At its core, TUMIX frames tool use as a latent-variable problem closely related to mixture-of-experts architectures. Observations and task context condition a gating distribution over tool experts and internal reasoning kernels, and the agent's resulting action distribution is the weighted combination or sequential composition induced by that gating. This formulation supports principled training via expectation-maximization, variational inference, or gradient-based gating, and enables efficient credit assignment across tool calls. It also facilitates modular transfer: a calibrated tool expert learned in one context can be reused in new settings without relearning the underlying reasoning, making the framework particularly attractive for building generalizable, composable agents.
TUMIX has practical implications for both capability and safety. By disentangling tool-selection probabilities from downstream reasoning, the framework makes it easier to audit why and when a particular external capability was invoked, to impose constraints on high-risk tools, and to measure compositional generalization when tools are recombined in novel ways.
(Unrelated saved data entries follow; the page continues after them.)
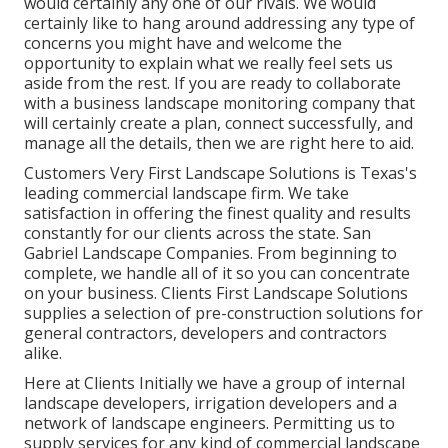
would certainly any one of our rivals. We would
certainly like to hang around addressing any type of
concerns you might have and welcome the
opportunity to explain what we really feel sets us
aside from the rest. If you are ready to collaborate
with a business landscape monitoring company that
will certainly create a plan, connect successfully, and
manage all the details, then we are right here to aid.
Customers Very First Landscape Solutions is Texas's
leading commercial landscape firm. We take
satisfaction in offering the finest quality and results
constantly for our clients across the state. San
Gabriel Landscape Companies. From beginning to
complete, we handle all of it so you can concentrate
on your business. Clients First Landscape Solutions
supplies a selection of pre-construction solutions for
general contractors, developers and contractors
alike.
Here at Clients Initially we have a group of internal
landscape developers, irrigation developers and a
network of landscape engineers. Permitting us to
supply services for any kind of commercial landscape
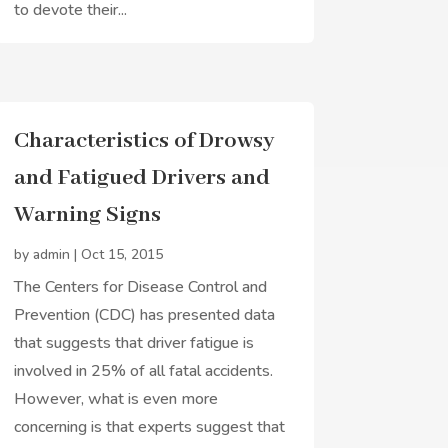
to devote their...
Characteristics of Drowsy
and Fatigued Drivers and
Warning Signs
by
admin
|
Oct 15, 2015
The Centers for Disease Control and
Prevention (CDC) has presented data
that suggests that driver fatigue is
involved in 25% of all fatal accidents.
However, what is even more
concerning is that experts suggest that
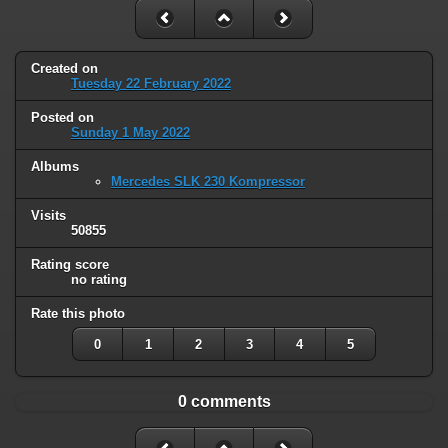
Created on
Tuesday 22 February 2022
Posted on
Sunday 1 May 2022
Albums
Mercedes SLK 230 Kompressor
Visits
50855
Rating score
no rating
Rate this photo
0
1
2
3
4
5
0 comments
Implementations typically pair differentiable gating mechanisms with tool interfaces that either support end-to-end gradient flow or learn surrogate estimators for non-differentiable calls.
The framework sits at the intersection of hierarchical reinforcement learning, mixture-of-experts modeling, and program synthesis, and gained traction alongside the rapid growth of tool-augmented large language models and modular agent architectures. As these systems increasingly rely on external tools to extend their capabilities, TUMIX provides a theoretically grounded vocabulary and design template for understanding and improving how agents orchestrate those tools.